El comando asesino que distribuyó sangre y fuego en la redacción de la revista humorística francesa, no sólo producía un crimen horripilante, no justificable por ninguna acción semejante de la contraparte que sea, sino que ponía en el corazón del planeta otra perspectiva estremecedora para la “época de la imagen del mundo”. No es réplica a nada, sino un ensimismamiento en la producción de imágenes de guerra a través de recortes arquetípicos de imágenes planetarias. Las que se produjeron en escala catastrófica con las Torres Gemelas, y en el simbolismo del degollado universal y del “asesinato en la catedral”, encarnada en los nuevos clérigos sacrificiales –los caricaturistas– y en la otra escena, esta sí imagen del teatro planetario, del policía tirado en la vereda y que mira, quizás en un gesto de clemencia, al agresor que culmina su tarea con la ilustración póstuma de una cruel facilidad: los dos disparos que salen de la Kalashnikov. El desafío simbólico de los dibujantes (generador de obvias incomodidades, de subido escozor) era respondido por una materialidad de muerte que generaba otro tipo de imagen. Llamémoslo el simbolismo del asesinato real, con lo cual el símbolo y lo real adquirían otras dimensiones universales, absolutamente pavorosas. No es mejor la otra opción: hay que recordar, en la absurda bifurcación que poseen las formas de violencia, que los ejércitos occidentales que atacaron Irak, Libia o Malí, no permitieron que se difundieran imágenes de las acciones de guerra y su inevitable cortejo de atropellos contra la vida humana.

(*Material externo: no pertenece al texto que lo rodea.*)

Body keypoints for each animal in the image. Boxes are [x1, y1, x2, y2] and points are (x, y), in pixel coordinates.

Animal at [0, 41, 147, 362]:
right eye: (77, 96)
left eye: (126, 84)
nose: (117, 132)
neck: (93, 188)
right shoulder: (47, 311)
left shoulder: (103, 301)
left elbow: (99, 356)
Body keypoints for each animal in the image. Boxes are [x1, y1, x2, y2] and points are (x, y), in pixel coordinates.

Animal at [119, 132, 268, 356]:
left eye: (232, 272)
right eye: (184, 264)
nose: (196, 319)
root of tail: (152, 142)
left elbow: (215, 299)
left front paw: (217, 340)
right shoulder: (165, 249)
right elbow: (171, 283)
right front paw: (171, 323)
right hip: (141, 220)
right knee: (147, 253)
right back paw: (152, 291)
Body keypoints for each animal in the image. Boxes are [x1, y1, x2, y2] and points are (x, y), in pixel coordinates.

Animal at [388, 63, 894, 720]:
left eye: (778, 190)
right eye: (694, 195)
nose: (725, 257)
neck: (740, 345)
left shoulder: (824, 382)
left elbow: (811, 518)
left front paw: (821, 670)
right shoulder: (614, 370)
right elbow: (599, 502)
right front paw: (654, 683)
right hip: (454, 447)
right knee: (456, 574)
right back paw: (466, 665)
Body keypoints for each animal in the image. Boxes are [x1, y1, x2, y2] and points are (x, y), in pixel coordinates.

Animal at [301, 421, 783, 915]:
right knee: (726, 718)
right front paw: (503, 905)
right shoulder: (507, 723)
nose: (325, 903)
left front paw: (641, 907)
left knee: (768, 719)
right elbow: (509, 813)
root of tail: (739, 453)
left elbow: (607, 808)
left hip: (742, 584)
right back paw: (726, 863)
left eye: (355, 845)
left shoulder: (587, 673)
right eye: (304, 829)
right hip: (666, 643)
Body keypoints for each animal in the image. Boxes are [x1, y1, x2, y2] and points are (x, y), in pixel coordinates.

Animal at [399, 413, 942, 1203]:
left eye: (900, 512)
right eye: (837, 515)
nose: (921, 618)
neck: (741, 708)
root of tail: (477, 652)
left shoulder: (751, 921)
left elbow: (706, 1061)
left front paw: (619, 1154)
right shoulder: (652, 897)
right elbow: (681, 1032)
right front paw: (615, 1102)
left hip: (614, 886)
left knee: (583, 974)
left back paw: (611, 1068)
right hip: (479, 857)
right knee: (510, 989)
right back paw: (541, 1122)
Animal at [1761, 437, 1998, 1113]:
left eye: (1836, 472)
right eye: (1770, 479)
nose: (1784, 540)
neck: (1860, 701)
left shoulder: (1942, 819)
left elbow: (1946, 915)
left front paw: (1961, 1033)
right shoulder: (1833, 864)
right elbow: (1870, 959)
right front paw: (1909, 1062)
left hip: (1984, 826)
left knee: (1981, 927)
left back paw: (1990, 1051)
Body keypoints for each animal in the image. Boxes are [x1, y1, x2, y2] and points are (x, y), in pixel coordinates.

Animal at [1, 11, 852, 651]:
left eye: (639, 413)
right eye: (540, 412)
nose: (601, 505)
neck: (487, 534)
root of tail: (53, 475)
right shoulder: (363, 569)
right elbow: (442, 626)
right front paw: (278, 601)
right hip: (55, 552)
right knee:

Repensar estos temas a partir de teorías democráticas de la imagen –a eso hay que llegar–, es ya casi lo mismo que ahondar en los mejores argumentos para evitar la derechización definitiva de Europa, la conversión de las religiones mundiales en “teologías-políticas” justificatorias de instituciones que se constituyen a través de cualquier tipo de poder artillado, los cercamientos territoriales que impiden –medievalizando la historia contemporánea– toda circulación de personas, tanto en aeropuertos como en cualquier suerte de frontera, y el tributo nocturnal que todos pagamos al surgimiento hegemónico de las tesis sobre la seguridad como fortuna final de todo razonamiento político.